Sunday, 16 July 2006 - Fermenting:
Despite sprinkling the yeast on top of the wort, it had all settled to the bottom by the time fermentation started, about 12 hours later. I'm trying to slow the fermentation process down a bit by keeping the wort as cool as I can in this warm climate. Longer fermentation times seem to produce better beer. The days here in Darwin are quite pleasant, especially for the dead of winter, but the air temperature can get up to ~86°F (30°C) and the fermentation reaction is slightly exothermic (it generates its own heat). Ideal fermentation temperatures are 70°-80°F (21°-27°C) so I leave the fermenter outside in the breeze at night to cool down, and inside out of the sun during the day.
Amanda dosing bottles with dextrose
However, fermentation effectively completed (no more bubbling out the water-trap) after about 3 days.
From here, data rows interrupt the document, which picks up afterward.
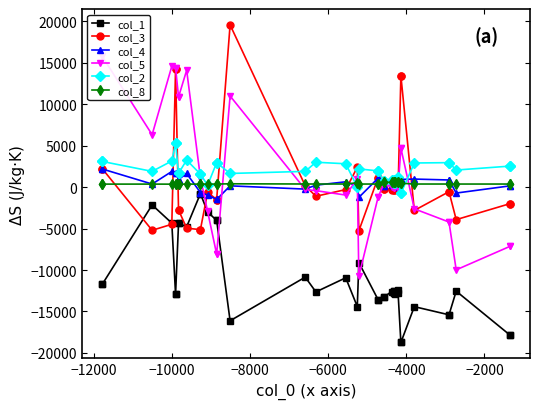

Reading left to right, what are all the values shown in this chart?

col_1: -11716	-11716	-2148	-4340	-12948	-12948	-4372	-4372	-4780	-792	-792	-2992	-4016	-4016	-16120	-10856	-12640	-10936	-14408	-9100	-13568	-13568	-13300	-13300	-12592	-12532	-12732	-12732	-12532	-12844	-12412	-12736	-18740	-18740	-14416	-15400	-15400	-12548	-17812	-17812
col_3: 2218	2218	-5206	-4481	14202	14202	-2757	-2757	-4952	-5127	-5127	-629	-1494	-1494	19569	165	-1102	-296	2391	-5269	1134	1134	-178	-178	-336	873	-323	-323	873	340	335	-362	13432	13432	-2811	-551	-551	-3921	-2007	-2007
col_4: 2187	2187	372	1887	1710	1710	916	916	1644	-649	-649	-950	-1492	-1492	155	-239	238	644	139	-1239	1077	1077	182	182	210	176	255	255	176	159	17	253	930	930	972	862	862	-716	146	146
col_5: 15761	15761	6320	14587	14384	14384	10874	10874	14094	1136	1136	-2922	-8094	-8094	10994	-281	-427	-957	979	-10758	-1217	-1217	342	342	47	71	-96	-96	71	-4	112	-102	4707	4707	-2616	-4212	-4212	-9977	-7161	-7161
col_2: 3096	3096	1900	3152	5296	5296	1668	1668	3260	1568	1568	232	2944	2944	1648	1900	3004	2816	20	2196	1960	1960	708	708	916	524	812	812	524	464	1224	688	-756	-756	2912	2952	2952	2060	2532	2532
col_8: 364	364	365	359	382	382	363	363	361	367	367	368	370	370	403	377	376	376	529	371	373	373	581	581	584	587	586	586	587	585	586	585	468	468	374	373	373	372	372	372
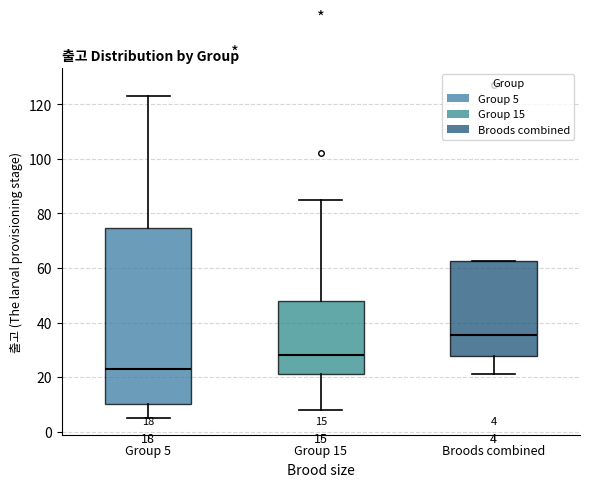

Which box has the highest median line?

Broods combined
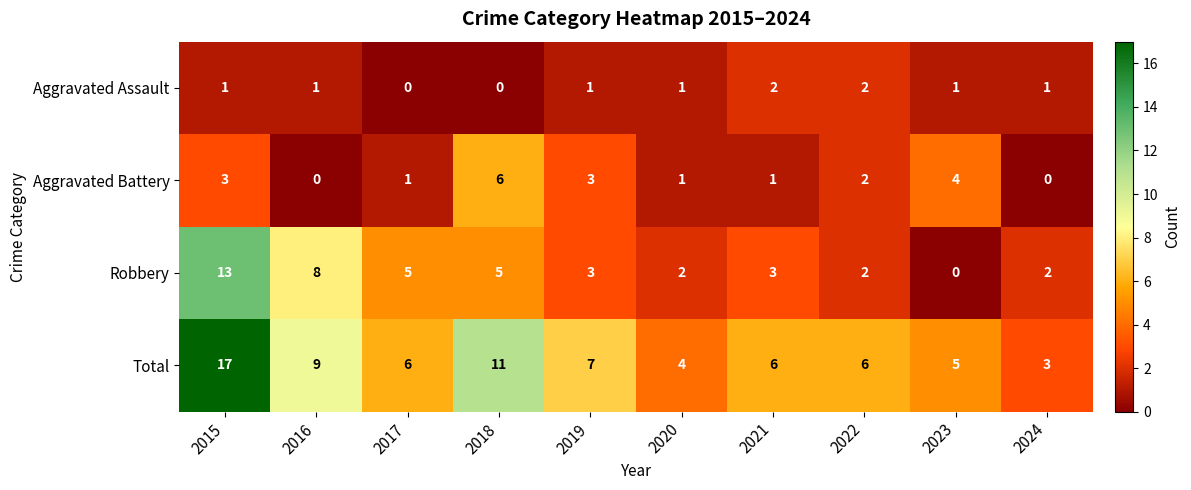

What is the total value across all series at 2020?

8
We were busy careening Ocelot at the time, so I left the brew in the fermenter for a few days, which doesn't seem to harm it.
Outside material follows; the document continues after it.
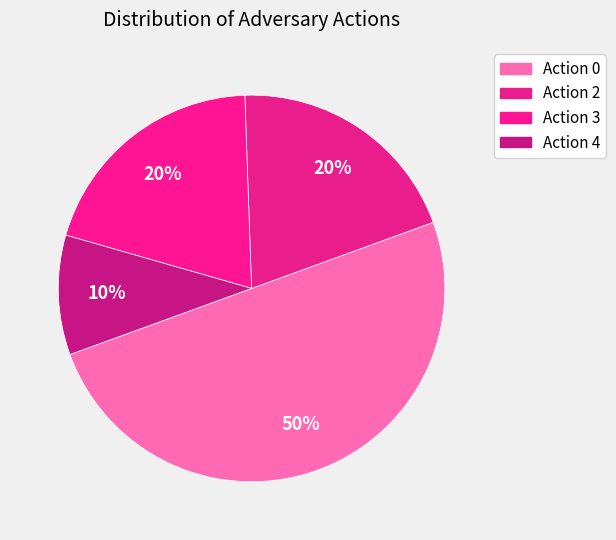

Count the number of slices in the pie.

4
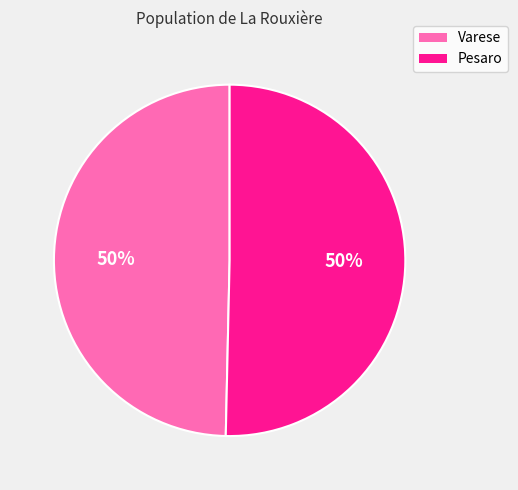

What percentage is the Pesaro slice, to the nearest percent?

50%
Friday, 21 July 2006 - Bottling:
Although we were madly charging around trying to get everything done before leaving Darwin for Indonesia tomorrow(!!), we also didn't want to clean all the beer bottles on Ocelot, as that step uses a lot of water. Since we were doing 2 loads of laundry at the Sailing Club anyway, Amanda and Jon took that opportunity to rinse, sterilize, and re-rinse 18 of our 1.5 liter bottles in the club's laundry-room.
Bottling was done on Ocelot that night. Like some of my previous beers, taking the final specific gravity involved letting the sample sit for a while and then knocking the tiny bubbles off so I could get an accurate reading. With an initial specific gravity of 1.040 and a final of 1.009 (my lowest yet) the net alcoholic content should be about:
Our second Draught harvest
((1040-1009)/7.46) + .5 or about 4.7%.
I'm still experimenting with the correct amount of dextrose to use when dosing the bottles. While I don't need a lot of carbonation (indeed, a mildly carbonated beer is arguably more drinkable) I prefer a bit more than I've been getting so opened bottles don't go flat in the fridge. With my previous batch of Australian Pale Ale I added 20% more dextrose to increase the carbonation. Since we were using 1.5 liter bottles for this batch, Amanda added dextrose for 1.75 liters or about 17% more than called for.
In the end we harvested 14.5 x 1½ liter bottles for almost 22 liters of Draught. The yeast had settled completely and even the last bottle was the same color as the others. We stored them under Amanda's cabin sole so they could complete their carbonation fermentation in peace and darkness.